O galo não cantou

por Luis Borges 25 de fevereiro de 2016   Pensata

A insatisfação rondava alguns moradores de um prédio residencial de muitos andares, no centro do bairro Sagrada Família, em Belo Horizonte. O motivo? O galo da casa de um vizinho. É um detalhe interessante, o bairro é um dos maiores de BH, com cerca de 46 mil habitantes de acordo com o IBGE, e ainda conserva muitas casas com quintal e barracões no fundo. Mas, aos poucos, os edifícios começam a predominar na paisagem do bairro e o número de moradores aumenta.

A tal insatisfação começava lá pelas 03h00, quando o galo confirmava os versos da música “Samba do jato”, de Toquinho e Vinícius de Moraes: “um galo cantou, meu sonho acordou…”.

A reação não demorou muito. Intolerantes e incapazes de conversar, dialogar em busca de uma solução equilibrada para a situação, alguns entre os vizinhos optaram pelo pior caminho. Tentaram um galicídeo para silenciar o galo.

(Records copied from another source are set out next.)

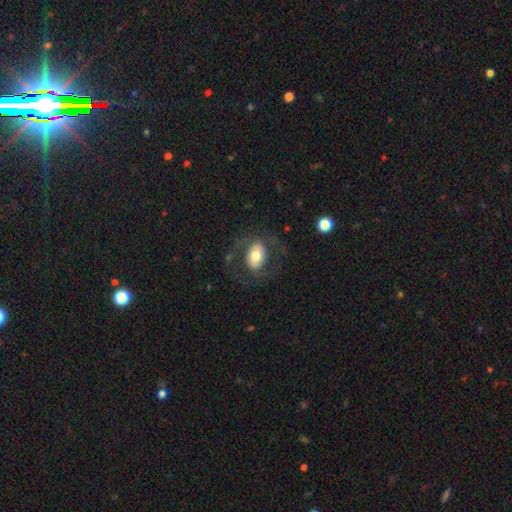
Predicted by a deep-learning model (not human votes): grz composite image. It shows a smooth galaxy with no disk features (51%) that is in between round and cigar-shaped (72%). Merging: none (68%).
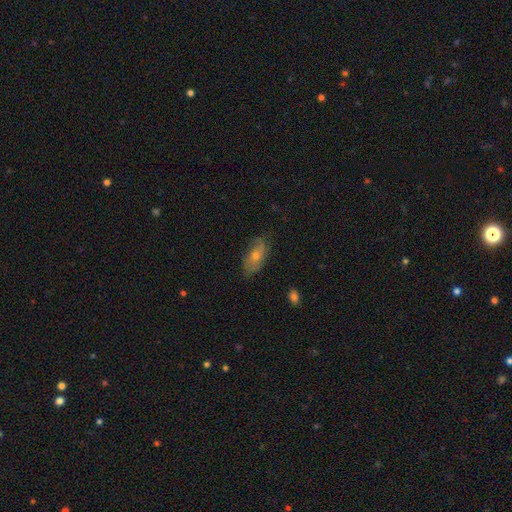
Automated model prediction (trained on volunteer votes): A smooth galaxy with no disk features (46%). Merging: none (74%).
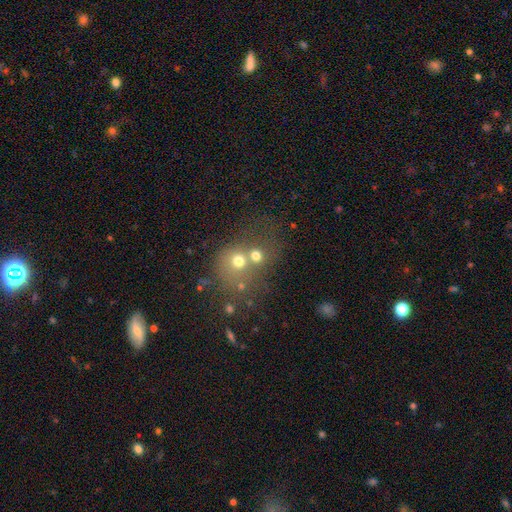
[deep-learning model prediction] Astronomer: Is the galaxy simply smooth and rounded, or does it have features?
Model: smooth — 63%.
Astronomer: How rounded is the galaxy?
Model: round — 76%.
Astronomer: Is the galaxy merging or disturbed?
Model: merger — 55% (runner-up: none, 32%).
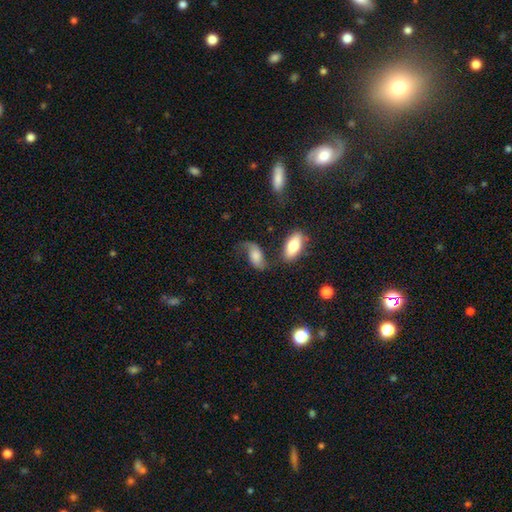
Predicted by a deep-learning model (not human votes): The model was most divided on "smooth or featured": featured or disk: 48%, smooth: 42%, star or artifact: 9%. More confident: merging — none (50%).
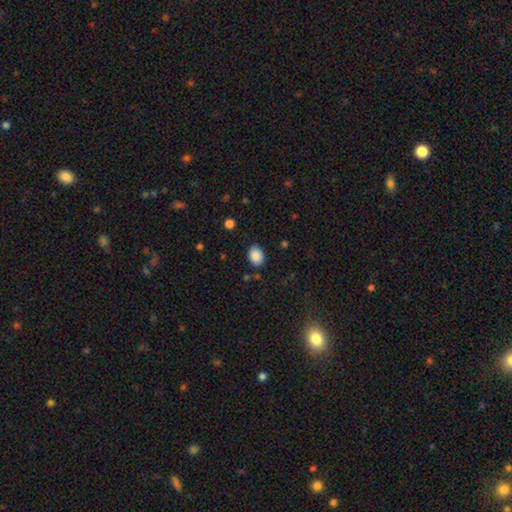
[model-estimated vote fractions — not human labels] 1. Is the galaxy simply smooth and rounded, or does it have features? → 88% smooth, 8% star or artifact, 4% featured or disk.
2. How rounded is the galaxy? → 68% in between, 31% round, 1% cigar-shaped.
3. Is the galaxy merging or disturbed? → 83% none, 12% minor disturbance, 3% major disturbance, 2% merger.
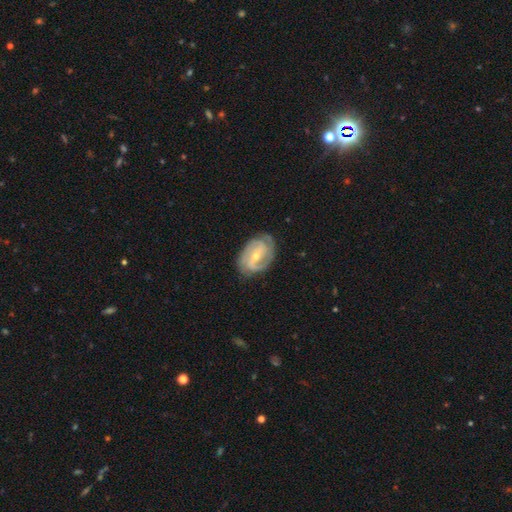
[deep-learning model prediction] Smooth or featured?
  - featured or disk: 87% *
  - smooth: 8%
  - star or artifact: 4%
Edge-on disk?
  - no: 97% *
  - yes: 3%
Bar?
  - weak: 44% *
  - no: 29%
  - strong: 28%
Spiral arms?
  - yes: 96% *
  - no: 4%
Spiral winding?
  - tight: 51% *
  - medium: 38%
  - loose: 10%
Spiral arm count?
  - 2: 54% *
  - 3: 23%
  - can't tell: 12%
  - 4: 4%
  - 1: 4%
  - more than 4: 3%
Bulge size?
  - small: 56% *
  - moderate: 41%
  - large: 1%
  - none: 1%
  - dominant: 1%
Merging?
  - none: 76% *
  - minor disturbance: 18%
  - major disturbance: 5%
  - merger: 1%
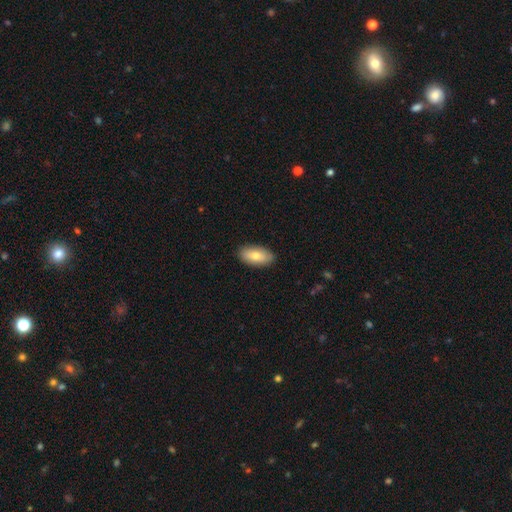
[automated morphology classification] Smooth or featured? smooth (76%)
How rounded? in between (93%)
Merging? none (89%)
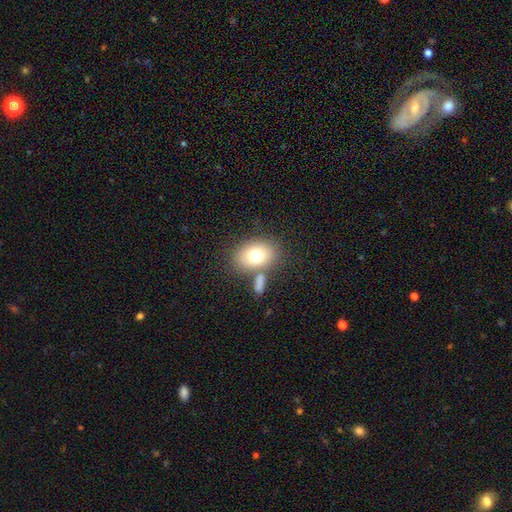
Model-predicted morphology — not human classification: Smooth or featured? smooth (75%)
How rounded? in between (72%)
Merging? none (66%)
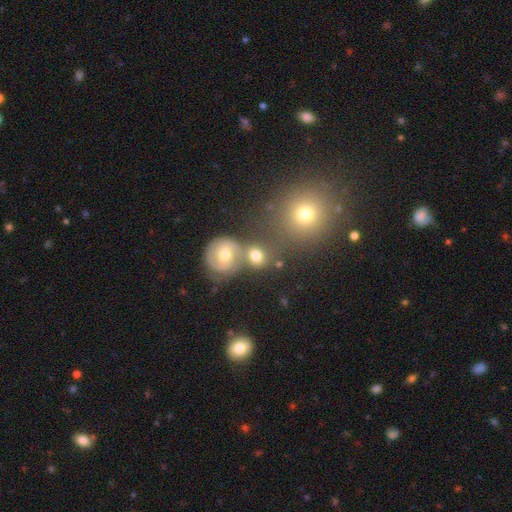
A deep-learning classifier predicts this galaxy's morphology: A smooth galaxy with no disk features (60%) that is round (68%).

Vote fractions:
- Smooth or featured? smooth: 60% / featured or disk: 28% / star or artifact: 13%
- How rounded? round: 68% / in between: 30% / cigar-shaped: 2%
- Merging? none: 51% / merger: 32% / minor disturbance: 11% / major disturbance: 6%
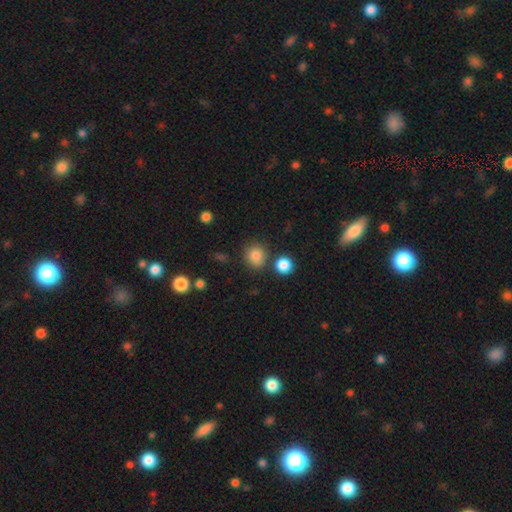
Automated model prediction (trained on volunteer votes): Smooth or featured: smooth — 83% (star or artifact — 12%)
How rounded: round — 82% (in between — 17%)
Merging: none — 76% (minor disturbance — 11%)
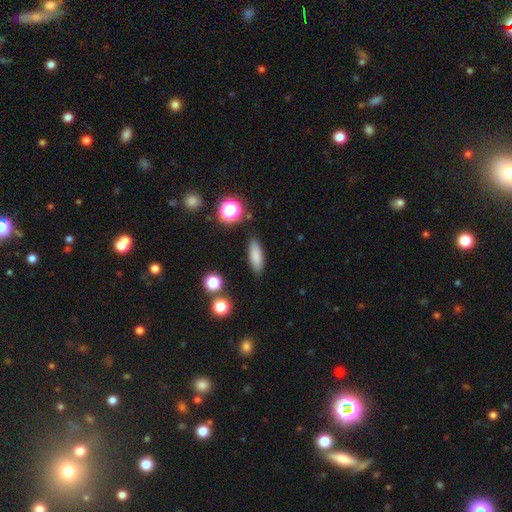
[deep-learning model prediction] Overall: smooth (82%). How rounded: in between (59%; cigar-shaped 37%). Merging: none (87%).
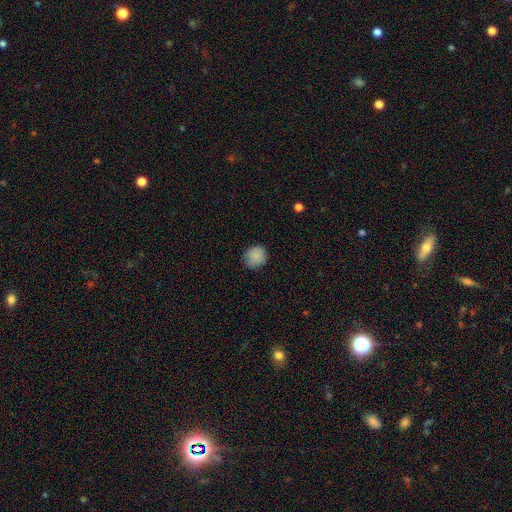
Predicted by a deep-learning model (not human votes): Smooth or featured? smooth (87%)
How rounded? round (84%)
Merging? none (82%)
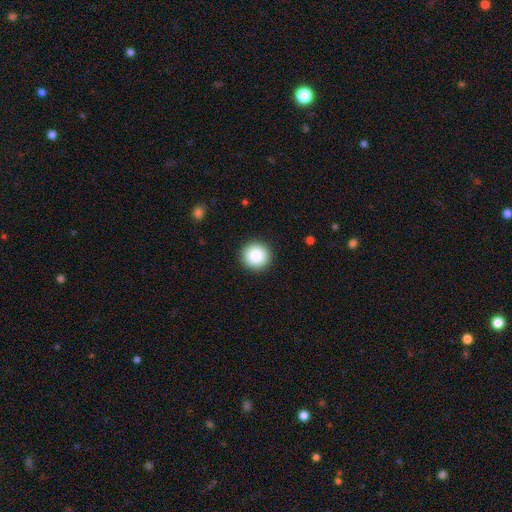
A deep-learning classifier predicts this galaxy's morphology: Overall: smooth (86%). How rounded: round (96%). Merging: none (93%).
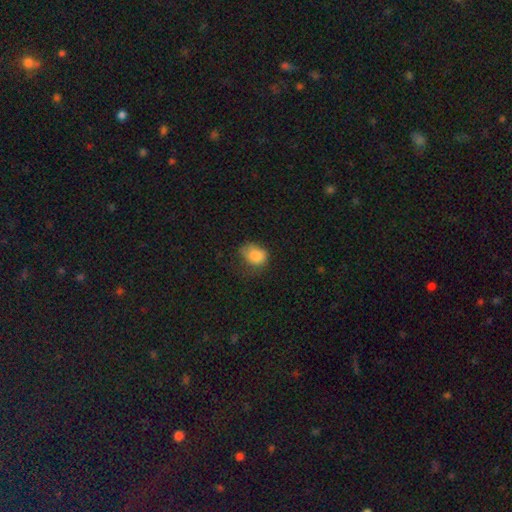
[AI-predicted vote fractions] Morphology: type=smooth (84%); roundness=in between (56%); merging=none (45%).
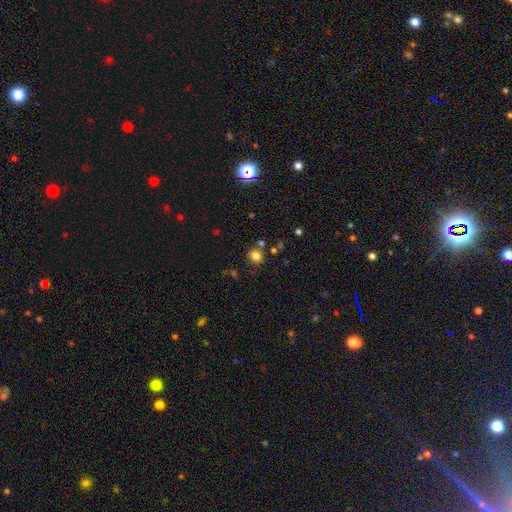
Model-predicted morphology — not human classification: Smooth or featured: smooth — 80% (star or artifact — 14%)
How rounded: round — 86% (in between — 13%)
Merging: none — 78% (minor disturbance — 10%)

Segundo os moradores da região, observando do alto do prédio a vida no galinheiro, alguns desses incomodados moradores perceberam que o galo e as dez galinhas passavam, ao longo do dia, por um portão que dava acesso ao jardim da casa. Logo alguém sugeriu que se jogasse nesse jardim um pouco de milho misturado com veneno em forma de chumbinho, na esperança de eliminar o galo.

Aconteceu que quatro galinhas morreram envenenadas, fato imediatamente percebido por um dos moradores da casa, aliás, dono do galinheiro, que resolveu bloquear a passagem para o jardim. Sem perder tempo, repôs imediatamente o seu plantel com quatro novas galinhas. O galo continuou a cantar até o amanhecer para a alegria de um outro vizinho, que mora em um barracão de fundos e se levanta de madrugada para trabalhar do outro lado da cidade.

Mas na madrugada do sábado de Carnaval o galo não bateu asas e nem cantou às três da manhã, como de costume. O admirador do canto ficou intrigado com a falta do seu despertador. Logo ao sair de casa ficou sabendo da morte do dono do galo e do galinheiro, no início daquela noite. Achou incrível o silêncio da ave, que só voltou a cantar na madrugada seguinte.

Enquanto isso, os vizinhos intolerantes – e que não conversam – não sabiam que o morador que sobrou na casa não gostava de galo, galinhas ou galinheiro. Uma semana após a morte, nada sobrou no quintal da casa. O admirador do galo respirou aliviado ao saber que o destino das aves não foi a panela, mas que o galo branco de pintas pretas foi viver e cantar num sítio do Morro do Chapéu, ao lado de suas galinhas brancas, pretas e marrons.